Investor Fact Sheet
Performance over the last 12 months
Financial Overview
It has been an extremely challenging year for Sanyati. The Group produced disappointing financial results with headline earnings per share of 8.46 cents a share (a reduction of 52% on the prior year.) Turnover of R1.53b was 30% down on the prior year. Our EBITDA margin of 4.8% (8.65% in the prior year) is also a reflection of tight trading conditions and reduced volumes of activity.
The trading result of our core civil construction operations resulted in a reduction in EBITDA of 40% on the prior year. The Sanyati North division was the poorest performer as a result of its inability to secure sufficient contract opportunities following completion of two major projects early in the financial year and mobilisation delays on the Medupi contract. The Coastal business was severely impacted by the delay with the award of the Western Aqueduct project by eThekwini Municipality and the holding costs of key resources associated therewith. Sanyati Central produced a very credible result in difficult trading conditions.
The Specialist Contracting businesses were even more severely impacted by lack of activity in their chosen markets resulting in an aggregate EBITDA loss of R14m for the 12 month period.
The reduction in activity levels called for decisive right sizing action resulting in an aggregate reduction of 260 permanent salaries and staff wages during the year. The total cost of these retrenchments was R4.7m. Every effort has nevertheless been made to retain core skills as a platform for future expansion.
The Group’s net cash position deteriorated by the amount of R114.8m during the year as a result of the following:
- A net increase in working capital of R86.2m mainly due to a change in the type of work undertaken this year as compared to the prior year. This is a temporary situation brought about by a conscious change in the nature of project work secured in a changing environment. A number of key projects with strong cash profiles throughout their project life cycles were completed early in the financial year. These contracts have been replaced with similar high value contracts that offer attractive margins but encompass negative cash flow profiles in the initial stages of the contracts, a major cause of the deterioration in our cash position.

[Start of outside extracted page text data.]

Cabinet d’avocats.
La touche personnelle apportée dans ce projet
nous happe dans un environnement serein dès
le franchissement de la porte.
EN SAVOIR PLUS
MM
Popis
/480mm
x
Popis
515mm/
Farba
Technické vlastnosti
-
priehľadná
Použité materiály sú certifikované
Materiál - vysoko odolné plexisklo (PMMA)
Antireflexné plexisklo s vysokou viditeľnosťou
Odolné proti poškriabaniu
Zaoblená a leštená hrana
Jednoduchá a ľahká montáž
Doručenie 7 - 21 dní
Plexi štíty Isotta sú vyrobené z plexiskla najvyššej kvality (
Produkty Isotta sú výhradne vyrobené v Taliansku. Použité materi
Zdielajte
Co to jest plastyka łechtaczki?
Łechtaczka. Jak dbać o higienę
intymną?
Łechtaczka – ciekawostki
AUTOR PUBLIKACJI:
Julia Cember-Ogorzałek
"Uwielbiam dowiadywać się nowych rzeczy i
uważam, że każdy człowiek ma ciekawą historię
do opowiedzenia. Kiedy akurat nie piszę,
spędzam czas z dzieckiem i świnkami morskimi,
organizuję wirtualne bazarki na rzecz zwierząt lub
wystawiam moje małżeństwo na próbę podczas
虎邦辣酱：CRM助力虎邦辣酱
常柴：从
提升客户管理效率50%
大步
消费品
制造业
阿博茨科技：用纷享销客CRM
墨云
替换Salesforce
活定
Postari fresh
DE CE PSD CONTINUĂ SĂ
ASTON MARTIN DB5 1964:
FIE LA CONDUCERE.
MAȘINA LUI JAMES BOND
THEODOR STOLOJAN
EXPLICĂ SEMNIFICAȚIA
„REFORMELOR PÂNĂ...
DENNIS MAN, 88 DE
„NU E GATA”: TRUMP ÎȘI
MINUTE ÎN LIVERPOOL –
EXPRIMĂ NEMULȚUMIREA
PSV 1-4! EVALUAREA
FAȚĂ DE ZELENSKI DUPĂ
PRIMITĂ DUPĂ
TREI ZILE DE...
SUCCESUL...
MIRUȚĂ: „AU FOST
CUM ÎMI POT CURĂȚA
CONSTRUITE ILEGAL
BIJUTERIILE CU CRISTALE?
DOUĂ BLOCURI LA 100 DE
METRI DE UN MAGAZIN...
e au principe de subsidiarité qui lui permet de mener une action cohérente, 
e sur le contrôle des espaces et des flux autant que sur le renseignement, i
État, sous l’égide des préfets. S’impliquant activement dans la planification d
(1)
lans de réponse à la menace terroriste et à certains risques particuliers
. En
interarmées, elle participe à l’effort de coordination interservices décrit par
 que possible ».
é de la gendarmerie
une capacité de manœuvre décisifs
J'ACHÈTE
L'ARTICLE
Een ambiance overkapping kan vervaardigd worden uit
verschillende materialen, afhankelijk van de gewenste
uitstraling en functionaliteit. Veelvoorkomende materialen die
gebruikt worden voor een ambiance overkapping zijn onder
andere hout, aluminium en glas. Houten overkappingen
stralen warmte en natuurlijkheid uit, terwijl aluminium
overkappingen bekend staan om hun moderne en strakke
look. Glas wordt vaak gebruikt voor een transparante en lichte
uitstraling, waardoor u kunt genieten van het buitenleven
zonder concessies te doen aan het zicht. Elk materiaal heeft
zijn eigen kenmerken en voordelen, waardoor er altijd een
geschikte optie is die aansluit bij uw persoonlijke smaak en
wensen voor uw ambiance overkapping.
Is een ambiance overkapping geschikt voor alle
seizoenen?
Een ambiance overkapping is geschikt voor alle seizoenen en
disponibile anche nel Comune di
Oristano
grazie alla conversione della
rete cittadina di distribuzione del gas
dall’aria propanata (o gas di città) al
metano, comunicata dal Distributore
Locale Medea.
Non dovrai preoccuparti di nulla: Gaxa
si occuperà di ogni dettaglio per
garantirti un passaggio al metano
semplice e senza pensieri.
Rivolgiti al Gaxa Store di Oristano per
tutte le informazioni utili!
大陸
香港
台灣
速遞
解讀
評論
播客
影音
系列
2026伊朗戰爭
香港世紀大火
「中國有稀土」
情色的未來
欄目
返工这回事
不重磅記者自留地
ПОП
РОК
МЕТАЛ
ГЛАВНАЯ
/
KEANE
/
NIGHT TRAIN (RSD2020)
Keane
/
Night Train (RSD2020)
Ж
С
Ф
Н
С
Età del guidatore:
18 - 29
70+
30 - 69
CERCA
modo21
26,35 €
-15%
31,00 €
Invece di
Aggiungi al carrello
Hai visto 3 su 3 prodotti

We are confident that this situation will be reversed in accordance with the underlying contracted payment terms and as the project life cycles mature in the months ahead
- The settlement of R20m of vendor liabilities during the year.
Goodwill Impairment
In the light of the economic climate facing the South African construction industry, and with regard to Sanyati’s short, medium and long term new business prospects, the Board felt it prudent to accept the independent valuation and recommendation for an impairment of R155m to the carrying value of the intangibles (goodwill) on the statement of financial position date at 28 February 2011. The impact of this impairment has zero impact on the net tangible asset value and/or cash flow of the Group. The negative impact of this impairment on the Group’s earnings per share at a fully diluted level is a loss of 26.71cents for the period under review.
Order book and Prospects
The order book at 28 February was R886m with imminent orders of R1 114m and close prospects of a further R1 740m. The timely conversion of imminent orders and close prospects remain the key to our short and medium term success. A pleasing aspect was the order book of Conform which as at R43m at the time of writing already exceeds the prior year’s otal turnover. Similarly, the order book (R41m) and prospects of the piling and geotechnical business are significantly improved on from this time last year.
Future Prospects
Our stated strategy of geographical diversification is clearly gaining momentum with final negotiations in Uganda regarding a significant roads project underway. The Ugandan opportunity was identified nearly 12 months ago following the notification by the Ugandan National Roads Authority that it would be investing in the upgrade of 9 roads across the country. We decided early in the process that it would be prudent to secure a JV partnership with Raubex Construction in light of this venture. We are extremely positive regarding this relationship given their wealth of experience in the successful execution of roads projects across Africa. The project value is approximately R720m (our share therefore is R360m). We are also waiting for the outcome of the adjudication on a second roads project in Uganda of a similar scope and value in which we also tendered in a joint venture with Raubex.